Excerpt to read:
════

- Film poster
- Directed by: Aaron Fisher
- Written by: Aaron Fisher
- Produced by: George LaVoo
- Starring: Aaron Fisher
- Cinematography: Josh Fisher
- Edited by: Aaron Fisher Esteban Uribe
- Production companies: Act III Killer Films
- Distributed by: Sky Island Films
- Release date: October 2019 (Woodstock);
- Running time: 90 minutes
- Country: United States
- Language: English
- Budget: $1 million
- Box office: $8,140

= Inside the Rain =

Inside the Rain is a 2019 American romantic comedy-drama film written and directed by and starring Aaron Fisher. It is Fisher's feature directorial debut.

==Cast==
- Aaron Fisher
- Ellen Toland
- Eric Roberts
- Paul Schulze
- Catherine Curtin
- Rosie Perez
- Rita Raider
- Katie Claire McGrath
- Kerri Romeo (as Kerri Sohn)

==Release==
The film premiered at the Woodstock Film Festival in October 2019.

==Reception==
The film has rating on Rotten Tomatoes based on 22 reviews with an average rating of 6.5/10. Tara McNamara of Common Sense Media awarded the film three stars out of five. Joe Leydon of Variety gave the film a positive review and wrote, "Aaron Fisher’s semi-autobiographical dramedy about a manic depressive film student gracefully maneuvers through a fair share of mood swings."

John DeFore of The Hollywood Reporter gave the film a negative review and wrote, "While some who share his struggles may be happy to see Fisher telling his own story here, very little in the self-portrait rings true."

════

Listed entries:
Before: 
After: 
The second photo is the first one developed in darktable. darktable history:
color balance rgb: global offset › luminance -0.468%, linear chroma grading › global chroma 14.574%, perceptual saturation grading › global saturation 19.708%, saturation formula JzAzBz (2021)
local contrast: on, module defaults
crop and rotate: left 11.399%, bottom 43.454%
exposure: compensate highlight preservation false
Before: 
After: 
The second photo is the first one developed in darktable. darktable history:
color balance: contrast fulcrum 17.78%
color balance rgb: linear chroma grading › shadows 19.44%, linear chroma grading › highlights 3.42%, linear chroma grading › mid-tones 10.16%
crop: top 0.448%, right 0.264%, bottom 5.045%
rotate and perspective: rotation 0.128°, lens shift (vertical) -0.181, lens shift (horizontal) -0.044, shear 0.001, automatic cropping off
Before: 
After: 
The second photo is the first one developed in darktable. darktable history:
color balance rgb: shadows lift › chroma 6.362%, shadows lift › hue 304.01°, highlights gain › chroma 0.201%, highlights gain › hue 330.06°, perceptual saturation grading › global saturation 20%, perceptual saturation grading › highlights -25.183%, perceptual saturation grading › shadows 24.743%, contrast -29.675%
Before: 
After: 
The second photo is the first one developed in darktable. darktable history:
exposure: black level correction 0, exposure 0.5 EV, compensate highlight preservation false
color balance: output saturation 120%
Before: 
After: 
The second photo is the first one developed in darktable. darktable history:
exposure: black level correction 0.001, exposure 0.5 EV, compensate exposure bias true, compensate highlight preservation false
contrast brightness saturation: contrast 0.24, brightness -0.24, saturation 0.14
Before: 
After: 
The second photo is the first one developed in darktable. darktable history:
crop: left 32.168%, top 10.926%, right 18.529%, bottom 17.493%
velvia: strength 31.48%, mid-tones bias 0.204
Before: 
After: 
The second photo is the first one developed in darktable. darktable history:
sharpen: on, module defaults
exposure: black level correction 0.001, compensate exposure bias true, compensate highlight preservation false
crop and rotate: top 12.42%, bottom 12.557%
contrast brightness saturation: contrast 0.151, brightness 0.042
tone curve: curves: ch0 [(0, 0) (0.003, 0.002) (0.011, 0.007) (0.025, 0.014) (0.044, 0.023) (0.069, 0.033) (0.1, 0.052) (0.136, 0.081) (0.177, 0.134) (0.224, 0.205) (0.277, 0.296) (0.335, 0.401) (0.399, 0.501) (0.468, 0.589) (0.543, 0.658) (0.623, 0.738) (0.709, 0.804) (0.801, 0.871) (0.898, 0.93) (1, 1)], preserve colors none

════

Exercises to complete:
1. According to the article on Inside the Rain, at which festival and in what month and year did the film premiere?
2. Say whether each statement agrees with the article on Inside the Rain. Answer yes or no and quote the words that decide it.
(a) Joe Leydon of Variety gave the film a negative review.
(b) Josh Fisher handled the film's cinematography.
(c) The film had a budget of $2 million.

Responses:
1. It premiered at the Woodstock Film Festival in October 2019.

2.
(a) No: "Joe Leydon of Variety gave the film a positive review"
(b) Yes: "Cinematography: Josh Fisher"
(c) No: "Budget: $1 million"